What to produce: Among these entries, how many lines contain "with"? Say the number and nothing else.

Records supplied below:

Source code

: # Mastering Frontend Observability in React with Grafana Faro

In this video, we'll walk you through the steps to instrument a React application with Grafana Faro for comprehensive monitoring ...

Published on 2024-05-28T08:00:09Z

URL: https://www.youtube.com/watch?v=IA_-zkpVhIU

End of Records supplied.

Response area: 2